# [EXTRAIT À LIRE]
★ ★ ★ ★ ★ ★ ★

Blanc, V., Chatelard, F., Dewald, E., Durand, M., Fragny, B., Garah, Y., Gillet, L., Lopez, B., Maleyre, I., Saint-Martin, B., Seulliet, É., Sigda, M., Tixier, J., Trojette, I., Vincent, Y., & Zadra-Veil, C. (2021). Les origines et les fondements de la blockchain. Dans C. Zadra-Veil (dir.), Blockchain & immobilier. Le smart bail. Mis en ligne le 06 février 2023, Cahiers ESPI2R, consulté le 25 avril 2024. URL : https://www.cahiers-espi2r.fr/1040

En retraçant brièvement l’histoire de la blockchain à travers celle de la cryptographie et de la cryptomonnaie, nous en redécouvrons les grandes étapes, les difficultés ainsi que les mutations qui ont mené, progressivement, à la blockchain telle que nous la connaissons aujourd’hui.

De la cryptographie…

Qu’est-ce que la cryptographie ?

Les opérations d’une blockchain sont cryptographiées.

La cryptographie consiste à chiffrer un texte pour s’assurer de son inviolabilité. Il s’agit de l’un des pans de la cryptologie, la science du secret ; cette science étant composée de la cryptographie, qui s’attache à l’écriture secrète, et de la cryptanalyse, « étude des attaques contre les mécanismes de cryptographie » (CNIL, 2016).

Ainsi, à l’origine, la cryptographie est une discipline qui permet la protection de messages afin d’assurer la confidentialité, l’authenticité et l’intégrité des informations via des clés.

La cryptographie fait appel à deux types de clef :

  • la cryptographie à clef privée − ou clef secrète −, appelée aussi symétrique, utilise un unique mot clef qui permet à la fois de crypter et de décrypter un message entre les différents interlocuteurs ;

  • la cryptographie à clef publique, dite aussi asymétrique, fait la distinction entre les données publiques et les données privées. Deux clefs sont alors nécessaires, l’une pour le chiffrement et l’autre pour le déchiffrement.

L’utilisation de ces clefs donne lieu à deux types d’algorithmes.

La cryptographie au service de la blockchain

L’architecture utilisée par la technologie blockchain est décrite pour la première fois au début des années 1990 par les chercheurs Stuart Haber et W. Scott Stornetta, qui conceptualisent une solution informatique autorisant l’horodatage de documents numériques, les rendant dès lors impossibles à antidater ou à altérer. Ce système sécurisé cryptographique permet de stocker des documents horodatés.

En 1979 (Faure-Muntian, de Ganay & Le Gleut, 2018), le cryptographe Ralph C. Merkle (né en 1952) crée un arbre de hachage, qui porte son nom.

★ ★ ★ ★ ★ ★ ★

# [TÂCHES PROPOSÉES]
- a) D'après l'extrait sur la blockchain, qui a décrit pour la première fois l'architecture utilisée par cette technologie ?
- b) Reprenez l'extrait sur la blockchain à partir de sa dernière phrase et poursuivez-le en quelques phrases, s'il vous plaît.
Les enregistrements ne jouent aucun rôle dans cet exercice.

★ ★ ★ ★ ★ ★ ★

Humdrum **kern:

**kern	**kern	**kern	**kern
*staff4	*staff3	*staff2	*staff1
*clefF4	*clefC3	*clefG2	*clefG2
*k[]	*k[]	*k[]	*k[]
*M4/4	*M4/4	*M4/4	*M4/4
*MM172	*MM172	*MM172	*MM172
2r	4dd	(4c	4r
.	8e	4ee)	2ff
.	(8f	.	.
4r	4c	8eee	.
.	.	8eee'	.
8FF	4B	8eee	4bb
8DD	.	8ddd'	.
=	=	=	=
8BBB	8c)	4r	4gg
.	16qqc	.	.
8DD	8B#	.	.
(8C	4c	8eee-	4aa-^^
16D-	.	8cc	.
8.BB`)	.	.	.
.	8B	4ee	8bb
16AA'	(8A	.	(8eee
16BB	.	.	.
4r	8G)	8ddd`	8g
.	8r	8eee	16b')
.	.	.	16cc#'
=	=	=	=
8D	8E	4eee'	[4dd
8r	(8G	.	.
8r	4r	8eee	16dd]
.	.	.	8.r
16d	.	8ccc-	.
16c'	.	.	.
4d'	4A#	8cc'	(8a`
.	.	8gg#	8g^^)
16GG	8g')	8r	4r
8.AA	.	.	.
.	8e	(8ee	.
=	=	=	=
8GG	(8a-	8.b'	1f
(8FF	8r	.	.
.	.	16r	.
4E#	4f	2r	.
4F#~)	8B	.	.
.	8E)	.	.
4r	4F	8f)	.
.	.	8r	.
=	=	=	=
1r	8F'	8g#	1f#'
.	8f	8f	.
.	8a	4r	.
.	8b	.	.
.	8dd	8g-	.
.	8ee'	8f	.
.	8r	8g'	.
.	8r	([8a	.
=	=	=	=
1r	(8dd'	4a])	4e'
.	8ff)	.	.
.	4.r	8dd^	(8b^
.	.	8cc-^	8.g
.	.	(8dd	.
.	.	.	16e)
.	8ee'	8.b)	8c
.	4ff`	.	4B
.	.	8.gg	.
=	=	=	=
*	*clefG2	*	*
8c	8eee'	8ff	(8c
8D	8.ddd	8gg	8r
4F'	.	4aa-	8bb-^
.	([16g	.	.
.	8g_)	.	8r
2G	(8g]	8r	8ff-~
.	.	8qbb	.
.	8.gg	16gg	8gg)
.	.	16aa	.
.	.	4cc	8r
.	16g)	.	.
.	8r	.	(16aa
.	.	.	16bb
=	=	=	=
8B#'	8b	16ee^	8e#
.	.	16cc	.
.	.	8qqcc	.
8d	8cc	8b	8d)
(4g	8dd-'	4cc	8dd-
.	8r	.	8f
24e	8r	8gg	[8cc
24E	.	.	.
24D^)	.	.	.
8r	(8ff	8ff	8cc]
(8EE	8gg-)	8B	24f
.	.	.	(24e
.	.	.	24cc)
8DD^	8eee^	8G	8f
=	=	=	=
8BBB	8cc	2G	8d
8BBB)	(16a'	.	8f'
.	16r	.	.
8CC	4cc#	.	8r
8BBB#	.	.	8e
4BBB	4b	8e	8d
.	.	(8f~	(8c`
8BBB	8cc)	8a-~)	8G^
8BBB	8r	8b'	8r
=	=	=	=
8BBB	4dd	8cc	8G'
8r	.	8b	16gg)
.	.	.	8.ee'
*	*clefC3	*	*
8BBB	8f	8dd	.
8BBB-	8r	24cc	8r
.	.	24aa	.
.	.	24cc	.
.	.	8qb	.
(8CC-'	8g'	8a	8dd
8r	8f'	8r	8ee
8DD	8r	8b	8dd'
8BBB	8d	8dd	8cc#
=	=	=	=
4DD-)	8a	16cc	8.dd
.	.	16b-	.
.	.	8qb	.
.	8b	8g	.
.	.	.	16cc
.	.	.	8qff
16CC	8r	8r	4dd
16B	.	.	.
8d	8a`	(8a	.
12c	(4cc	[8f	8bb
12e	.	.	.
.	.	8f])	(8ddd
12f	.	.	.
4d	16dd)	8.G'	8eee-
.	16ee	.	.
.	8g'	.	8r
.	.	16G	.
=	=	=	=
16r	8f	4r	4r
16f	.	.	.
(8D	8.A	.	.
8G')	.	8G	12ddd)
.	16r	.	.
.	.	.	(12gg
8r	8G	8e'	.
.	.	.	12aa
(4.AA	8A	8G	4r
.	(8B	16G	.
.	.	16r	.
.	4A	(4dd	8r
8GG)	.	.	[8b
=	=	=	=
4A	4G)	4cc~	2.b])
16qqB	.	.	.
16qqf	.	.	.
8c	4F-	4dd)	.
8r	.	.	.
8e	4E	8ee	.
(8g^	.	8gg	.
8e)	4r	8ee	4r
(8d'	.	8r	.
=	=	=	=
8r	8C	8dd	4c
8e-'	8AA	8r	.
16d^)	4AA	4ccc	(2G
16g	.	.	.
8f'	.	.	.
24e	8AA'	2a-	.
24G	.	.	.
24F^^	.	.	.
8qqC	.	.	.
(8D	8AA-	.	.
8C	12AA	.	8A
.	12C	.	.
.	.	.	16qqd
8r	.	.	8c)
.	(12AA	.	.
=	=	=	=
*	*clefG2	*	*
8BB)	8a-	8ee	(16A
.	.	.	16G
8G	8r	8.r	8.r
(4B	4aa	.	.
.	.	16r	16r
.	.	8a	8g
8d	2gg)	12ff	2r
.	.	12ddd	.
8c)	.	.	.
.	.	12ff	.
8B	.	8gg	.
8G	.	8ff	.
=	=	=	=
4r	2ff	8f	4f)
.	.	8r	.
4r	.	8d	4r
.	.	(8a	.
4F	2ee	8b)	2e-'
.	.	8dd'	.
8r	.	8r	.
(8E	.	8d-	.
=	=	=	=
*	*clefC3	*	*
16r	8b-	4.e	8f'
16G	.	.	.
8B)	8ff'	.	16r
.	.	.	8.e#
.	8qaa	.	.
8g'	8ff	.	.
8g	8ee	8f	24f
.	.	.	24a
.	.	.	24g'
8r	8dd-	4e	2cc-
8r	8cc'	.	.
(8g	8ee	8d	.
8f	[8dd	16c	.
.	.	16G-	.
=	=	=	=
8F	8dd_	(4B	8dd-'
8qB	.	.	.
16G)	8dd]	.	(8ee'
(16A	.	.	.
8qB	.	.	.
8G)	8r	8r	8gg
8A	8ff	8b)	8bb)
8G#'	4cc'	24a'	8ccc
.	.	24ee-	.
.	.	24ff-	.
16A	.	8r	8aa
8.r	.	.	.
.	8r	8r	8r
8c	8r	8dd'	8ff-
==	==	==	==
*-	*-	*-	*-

★ ★ ★ ★ ★ ★ ★

# [RÉPONSES AUX TÂCHES]
- a) Les chercheurs Stuart Haber et W. Scott Stornetta, au début des années 1990.

- b)
« Un arbre de Merkle est le nom donné à une suite de blocs de données qui comportent chacun le hash du bloc précédent », le hash étant un « identifiant... permettant de relier les blocs les uns aux autres » (Faure-Muntian, de Ganay & Le Gleut, 2018, p. 123 et p. 27).

Cet arbre de Merkle est ensuite incorporé par Stuart Haber et W. Scott Stornetta dans leur technologie dans le but de pouvoir rassembler plusieurs documents à horodater en un seul bloc.

Cette technologie a servi de base au développement de la blockchain telle que nous la connaissons actuellement.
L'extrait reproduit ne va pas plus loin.